Стук в дверь я пропустил мимо ушей. Когда дверь открылась, я не
был во всеоружии. С ногами без ботинок на столе, с трубкой в зубах
и с патологическим интересом в глазах,— таким я предстал перед
долговязым, словно погнутым в лопатках молодым человеком, молча
разглядывавшим меня некоторое время.

— Здравствуйте! — наконец произнес он. Что-то в его голосе успокоило
меня настолько быстро, что я даже не вздрогнул. Тем не менее,
я позволил себе разыграть небольшой спектакль: вздернув в притворном
ужасе брови, я резко поднял голову и выронил давно потухшую трубку
изо рта. Это было хорошим поводом спрятаться под столом, где я
надел ботинки, зашнуровав их, отыскал трубку и еще немного посидел
так, нагоняя таинственности. Паренек за это время устроился на
стуле и обводил наверняка скучающим взором кабинет. Я рассмотрел
его кеды — чистенькие, новенькие, не из тех, что лежат на рынках.

— Здравствуйте! — появился я. Парень вежливо кивнул мне головой,
изобразив улыбку.— С чем пожаловали?

— Я принес вам целую плеяду проблем,— слово «плеяда» гость выделил
особо. Сказав это, он набросил свои длинные, пепельно-русые волосы
на лоб и виски, придав себе несколько байроновский вид. Тени вокруг
глаз художественно подчеркивали его игровой трагизм.

— Сперва давайте условимся об именах,— заметил я поспешно.

— Ярослав.— Чуть помолчав, видимо, ожидая, что и я представлюсь,
Ярослав продолжил:

— Дело в том, что проблема не только у меня. Скажем, Пашке кажется,
что он больше не заинтересован в девочках. А Илья... Илья хочет
убивать.

— Тэкс...— жгучий приступ энтузиазма я подавил с помощью ерзанья.
Если так пойдет дальше, придется встать и задумчиво расхаживать
по кабинету.— А твоя проблема в чем?

— Мне не очень-то хочется жить,— сказал Ярослав.

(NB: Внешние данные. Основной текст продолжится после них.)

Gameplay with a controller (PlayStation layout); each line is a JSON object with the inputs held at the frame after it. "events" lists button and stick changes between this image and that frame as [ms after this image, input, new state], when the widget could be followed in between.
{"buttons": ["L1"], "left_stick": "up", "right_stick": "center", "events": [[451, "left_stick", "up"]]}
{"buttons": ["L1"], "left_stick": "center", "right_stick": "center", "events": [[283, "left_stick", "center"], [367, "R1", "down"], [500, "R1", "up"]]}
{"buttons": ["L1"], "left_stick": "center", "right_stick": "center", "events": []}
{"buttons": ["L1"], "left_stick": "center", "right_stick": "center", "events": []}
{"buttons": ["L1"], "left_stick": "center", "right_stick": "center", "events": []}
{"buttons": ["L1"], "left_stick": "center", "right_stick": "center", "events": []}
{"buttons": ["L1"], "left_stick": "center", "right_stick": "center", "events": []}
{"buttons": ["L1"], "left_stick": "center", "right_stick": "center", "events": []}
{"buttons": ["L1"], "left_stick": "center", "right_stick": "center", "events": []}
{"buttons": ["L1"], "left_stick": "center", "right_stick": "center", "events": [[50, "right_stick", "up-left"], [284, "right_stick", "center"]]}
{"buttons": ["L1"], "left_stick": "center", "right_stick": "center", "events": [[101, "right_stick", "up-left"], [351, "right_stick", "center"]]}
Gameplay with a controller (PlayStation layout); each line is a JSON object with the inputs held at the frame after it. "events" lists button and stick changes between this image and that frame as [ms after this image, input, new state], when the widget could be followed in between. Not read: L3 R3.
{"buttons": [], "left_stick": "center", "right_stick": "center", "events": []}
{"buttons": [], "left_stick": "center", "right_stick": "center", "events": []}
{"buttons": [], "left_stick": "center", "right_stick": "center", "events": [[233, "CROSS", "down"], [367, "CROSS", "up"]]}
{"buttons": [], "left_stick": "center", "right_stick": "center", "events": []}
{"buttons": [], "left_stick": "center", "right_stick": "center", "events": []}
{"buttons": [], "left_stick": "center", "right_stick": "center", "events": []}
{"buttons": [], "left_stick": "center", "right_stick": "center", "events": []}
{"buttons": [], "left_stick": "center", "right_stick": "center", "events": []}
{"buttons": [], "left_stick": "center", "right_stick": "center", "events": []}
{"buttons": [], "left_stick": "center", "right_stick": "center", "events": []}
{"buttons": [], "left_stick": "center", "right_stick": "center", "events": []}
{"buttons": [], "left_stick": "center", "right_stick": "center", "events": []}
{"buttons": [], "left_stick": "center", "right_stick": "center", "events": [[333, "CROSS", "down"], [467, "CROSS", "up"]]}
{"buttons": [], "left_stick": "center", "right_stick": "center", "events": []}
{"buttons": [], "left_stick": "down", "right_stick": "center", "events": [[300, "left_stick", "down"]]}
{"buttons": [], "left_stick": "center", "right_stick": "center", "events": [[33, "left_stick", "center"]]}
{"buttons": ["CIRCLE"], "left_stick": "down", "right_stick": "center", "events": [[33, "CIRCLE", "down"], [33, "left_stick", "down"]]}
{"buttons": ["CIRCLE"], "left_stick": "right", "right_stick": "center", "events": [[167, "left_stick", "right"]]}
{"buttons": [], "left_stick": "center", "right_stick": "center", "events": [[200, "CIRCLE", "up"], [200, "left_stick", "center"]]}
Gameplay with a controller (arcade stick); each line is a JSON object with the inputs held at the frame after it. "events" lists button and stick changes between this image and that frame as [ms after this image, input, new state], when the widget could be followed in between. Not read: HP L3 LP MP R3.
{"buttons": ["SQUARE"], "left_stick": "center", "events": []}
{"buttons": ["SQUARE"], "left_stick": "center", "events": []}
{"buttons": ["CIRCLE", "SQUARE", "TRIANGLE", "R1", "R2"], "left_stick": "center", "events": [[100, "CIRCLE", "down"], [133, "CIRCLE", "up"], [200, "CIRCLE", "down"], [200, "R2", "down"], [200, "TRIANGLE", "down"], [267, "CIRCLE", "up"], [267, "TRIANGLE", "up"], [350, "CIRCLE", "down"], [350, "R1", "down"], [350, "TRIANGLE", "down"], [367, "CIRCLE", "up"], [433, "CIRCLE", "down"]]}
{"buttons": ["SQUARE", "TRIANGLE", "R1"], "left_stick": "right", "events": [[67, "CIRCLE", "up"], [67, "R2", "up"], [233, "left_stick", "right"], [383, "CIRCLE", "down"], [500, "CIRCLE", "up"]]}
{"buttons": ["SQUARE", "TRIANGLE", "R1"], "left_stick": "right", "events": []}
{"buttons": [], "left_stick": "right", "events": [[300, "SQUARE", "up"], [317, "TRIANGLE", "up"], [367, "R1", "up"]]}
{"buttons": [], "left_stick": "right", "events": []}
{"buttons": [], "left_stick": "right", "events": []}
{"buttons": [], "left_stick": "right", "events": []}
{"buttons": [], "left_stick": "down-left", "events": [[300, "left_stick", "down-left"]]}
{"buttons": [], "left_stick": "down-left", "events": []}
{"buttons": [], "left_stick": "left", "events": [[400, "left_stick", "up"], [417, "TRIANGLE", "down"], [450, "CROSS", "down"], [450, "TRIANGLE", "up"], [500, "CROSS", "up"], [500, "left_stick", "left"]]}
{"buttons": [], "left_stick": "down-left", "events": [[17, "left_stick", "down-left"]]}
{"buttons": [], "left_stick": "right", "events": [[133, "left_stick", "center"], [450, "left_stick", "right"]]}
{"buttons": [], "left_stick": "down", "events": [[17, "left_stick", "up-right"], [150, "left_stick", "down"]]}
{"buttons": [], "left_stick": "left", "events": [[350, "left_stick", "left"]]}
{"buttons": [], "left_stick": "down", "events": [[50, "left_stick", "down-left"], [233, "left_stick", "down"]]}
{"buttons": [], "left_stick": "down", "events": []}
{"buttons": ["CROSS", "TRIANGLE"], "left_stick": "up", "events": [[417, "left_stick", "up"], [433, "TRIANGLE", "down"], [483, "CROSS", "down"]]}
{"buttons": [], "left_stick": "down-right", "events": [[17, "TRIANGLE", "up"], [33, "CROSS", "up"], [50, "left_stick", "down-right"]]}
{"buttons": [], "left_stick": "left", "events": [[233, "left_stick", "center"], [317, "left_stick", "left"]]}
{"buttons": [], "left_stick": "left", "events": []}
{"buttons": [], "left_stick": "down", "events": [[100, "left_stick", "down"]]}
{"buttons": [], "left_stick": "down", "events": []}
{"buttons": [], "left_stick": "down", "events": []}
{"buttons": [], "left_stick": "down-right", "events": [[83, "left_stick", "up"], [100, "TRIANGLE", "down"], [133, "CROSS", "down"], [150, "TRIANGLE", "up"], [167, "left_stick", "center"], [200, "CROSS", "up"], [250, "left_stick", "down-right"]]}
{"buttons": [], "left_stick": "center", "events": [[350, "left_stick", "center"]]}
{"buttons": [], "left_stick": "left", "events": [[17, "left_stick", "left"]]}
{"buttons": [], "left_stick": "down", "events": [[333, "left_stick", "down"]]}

Я встал, как мне показалось, слишком поспешно и подготовлено.
Затем, напустив на себя спокойствия, я подошел к окну. За окном
порыв ветра терзал голые ветки отвратительных влажных кленов.

— Еще немного о вашей троице,— произнес я сдавленным голосом.
Ярослав, откашлявшись, продолжил:

— Ну, мы, вообще, давно дружим. С Пашей еще с детского сада, а
Илья к нам в школу перешел в третьем, что ли. Мы как-то сразу
сошлись, после прогулки на шлюзах. Той осенью... Прямо первого
сентября, мы ушли из школы... Ну, сбежали. В общем, все обычно
было...— как-то поспешно произнес в конце Ярослав. Мне показалось,
что он недоговаривает чего-то. Еще меня чуть смутила манера Ярослава
говорить словно заученным текстом, или какой-то неизвестной мне
цитатой...

Это не совсем увязывалось с моими представлениями о той жизни,
которой жили Ярослав и его компания, со всеми их компьютерными
играми, тайными влюбленностями, редкими драками с двоечниками
из параллельных классов, бестолковыми поездками в центр города,
мрачными вечеринками у одноклассниц, где они, наверняка вместе,
впервые попробовали водку...

— Все обычно было, и вот — неохотно, точно смущенно, пробормотал
Ярослав.

— И что, ты действительно не хочешь жить, Ярослав? — я попробовал
свой самый задушевный тон. Раньше он у меня самого вызывал что-то
вроде оскомины на душе. Сейчас голос мой играл на легкой акустике
стекла и мне показался особенно глубоким. Оторвавшись от окна,
я пристально посмотрел на Ярослава.

Тот некоторое время молчал, сосредоточившись, затем устало провел
рукой по лицу и вздохнул. Глаза его закрылись, руки были запущены
в шевелюру; он сидел, откинувшись, нога на ногу. Затем он открыл
глаза и, глядя мне в лицо, ответил:

— Я не предпринимаю никаких специальных попыток прервать свою
жизнь, но никогда не отказываюсь рисковать и... как бы вам объяснить?
Не чувствую страха, что ли? Я делаю эти проклятые безумные штуки
на крыше, на дороге, вообще там — и ничего не чувствую.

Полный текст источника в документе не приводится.